4.8 Stream Processing
The above examples show how a document can be either written to a file or loaded into a model, simply by changing the sink that the data is written to. There are also sinks that filter or transform the data before passing it on to another sink, which can be used to build more advanced pipelines with several processing stages.
4.8.1 Canonical Literals
A canon is a stream processor that converts literals with supported XSD datatypes into canonical form.
For example, this will rewrite an xsd:decimal literal like “.10” as “0.1”.
A canon is created with serd_canon_new()
,
which needs to be passed the “target” sink that the transformed statements should be written to,
for example:
SerdSink* canon = serd_canon_new(world, inserter, 0);
The last argument is a bitwise OR
of SerdCanonFlag
flags.
For example, SERD_CANON_LAX
will tolerate and pass through invalid literals,
which can be useful for cleaning up questionabe data as much as possible without losing any information.
4.8.2 Filtering Statements
A filter is a stream processor that filters statements based on a pattern.

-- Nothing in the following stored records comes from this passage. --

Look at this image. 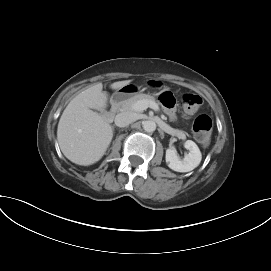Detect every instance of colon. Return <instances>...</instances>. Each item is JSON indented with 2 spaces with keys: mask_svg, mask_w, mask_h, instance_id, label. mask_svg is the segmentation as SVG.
<instances>
[{
  "mask_svg": "<svg viewBox=\"0 0 271 271\" xmlns=\"http://www.w3.org/2000/svg\"><path fill=\"white\" fill-rule=\"evenodd\" d=\"M152 86H158L157 82H151ZM161 102L166 107L174 104L173 96L170 92L165 91L161 95ZM202 98L195 94H185L181 100L182 111L184 115L194 114L201 106ZM193 132L196 140L203 146L210 142L212 133V120L208 115H199L193 122Z\"/></svg>",
  "mask_w": 271,
  "mask_h": 271,
  "instance_id": "colon-1",
  "label": "colon"
}]
</instances>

It can be configured in either inclusive or exclusive mode,
which passes through only statements that match or don’t match the pattern,
respectively.
A filter is created with serd_filter_new()
,
which takes a target, pattern, and inclusive flag.
For example, all statements with predicate rdf:type
could be filtered out when loading a model:
SerdSink* filter = serd_filter_new(world, // World
inserter, // Target
NULL, // Subject
rdf_type, // Predicate
NULL, // Object
NULL, // Graph
true); // Inclusive
If false
is passed for the last parameter instead,
then the filter operates in exclusive mode and will instead insert only statements with predicate rdf:type
.